La fusée Starship de SpaceX a décollé du Texas vendredi et a déployé ses 20 premiers satellites Starlink améliorés dans l’espace suborbital, l’un des nombreux objectifs de test de la 13e mission d’essai de l’entreprise alors qu’elle s’efforce de commencer le service de routine avec la fusée d’ici la fin de l’année.
Le système de fusée Starship, d’environ 122 mètres de haut, a décollé vers 18 h 50 HE (22 h 50 GMT) depuis la ville de la société Starbase de SpaceX, le propulseur du premier étage Super Heavy envoyant son étage supérieur du Starship sur une trajectoire suborbitale. La mission d’environ une heure se terminera par la rentrée du Starship dans l’atmosphère terrestre et un amerrissage dans l’océan Indien.

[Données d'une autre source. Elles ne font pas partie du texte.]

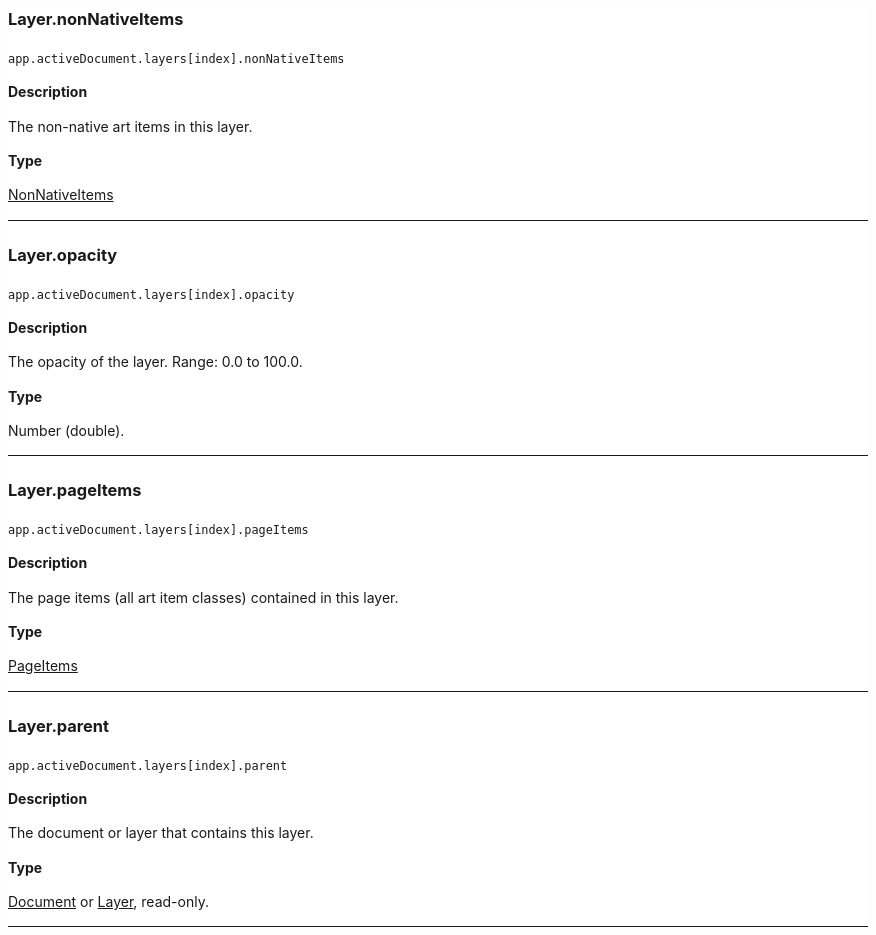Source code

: 
<a id="jsobjref-layer-nonnativeitems"></a>

### Layer.nonNativeItems

`app.activeDocument.layers[index].nonNativeItems`

**Description**

The non-native art items in this layer.

**Type**

[NonNativeItems](NonNativeItems.md#jsobjref-nonnativeitems)

---

<a id="jsobjref-layer-opacity"></a>

### Layer.opacity

`app.activeDocument.layers[index].opacity`

**Description**

The opacity of the layer. Range: 0.0 to 100.0.

**Type**

Number (double).

---

<a id="jsobjref-layer-pageitems"></a>

### Layer.pageItems

`app.activeDocument.layers[index].pageItems`

**Description**

The page items (all art item classes) contained in this layer.

**Type**

[PageItems](PageItems.md#jsobjref-pageitems)

---

<a id="jsobjref-layer-parent"></a>

### Layer.parent

`app.activeDocument.layers[index].parent`

**Description**

The document or layer that contains this layer.

**Type**

[Document](Document.md#jsobjref-document) or [Layer](#jsobjref-layer), read-only.

---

Alors que Starship approchait de la vitesse de 26 400 kilomètres par heure dans l’espace après environ 10 minutes de vol, le propulseur Super Heavy est revenu sur Terre et a percuté le golfe du Mexique plus fort que prévu, a déclaré SpaceX, bien qu’il ait rallumé plus de moteurs que lors de son retour bâclé en mai lors d’un vol d’essai précédent.
Le vol d’essai de Starship est le 13e de SpaceX depuis 2023, avec une nouvelle version de la fusée cruciale pour les projets de l’entreprise visant à étendre Starlink, à faire atterrir des humains sur la Lune pour la NASA et à terme à déployer des milliers de satellites de traitement de l’intelligence artificielle en orbite.
Vingt minutes après le début de son vol spatial, Starship a commencé à déployer 20 satellites Starlink V3, les distribuant un par un via le déploiement de charge utile de type « Pez » du navire. En survolant une Terre dans l’ombre, des « orages » accompagnés d’éclairs étaient visibles en arrière-plan 190 kilomètres plus bas, selon une caméra fixée sur la fusée et diffusée en direct par SpaceX.
Une foule d’ingénieurs de SpaceX dans les installations de SpaceX à Hawthorne, en Californie, a pu être entendue sur la diffusion en direct applaudissant les étapes de la mission de la fusée, scandant à un moment donné « USA ».
Dans l’espace, les satellites Starlink – une nouvelle version « V3 » avec des capacités de bande passante plus grandes – déploieront des panneaux solaires et des antennes pour se connecter brièvement au réseau Starlink de SpaceX composé de quelque 10 000 satellites en orbite au-dessus.
Les Starlinks sont les premiers à être déployés par Starship, bien qu’ils suivront la trajectoire suborbitale du navire dans l’atmosphère terrestre et brûleront.
Certains d’entre eux sont équipés de projecteurs et de caméras qui enregistreront le bouclier thermique du Starship lorsqu’il heurtera une friction atmosphérique intense plus tard au cours de la mission, donnant ainsi à SpaceX un aperçu clé des tests sur la façon dont la fusée survit à son retour de l’espace.
SpaceX prévoit d’utiliser Starship d’ici la fin de 2026 pour commencer à lancer des milliers de satellites Starlink V3, augmentant ainsi la capacité de la constellation pour pouvoir se connecter directement à des appareils mobiles tels que des téléphones portables. Le réseau actuel se connecte uniquement aux paraboles de marque Starlink.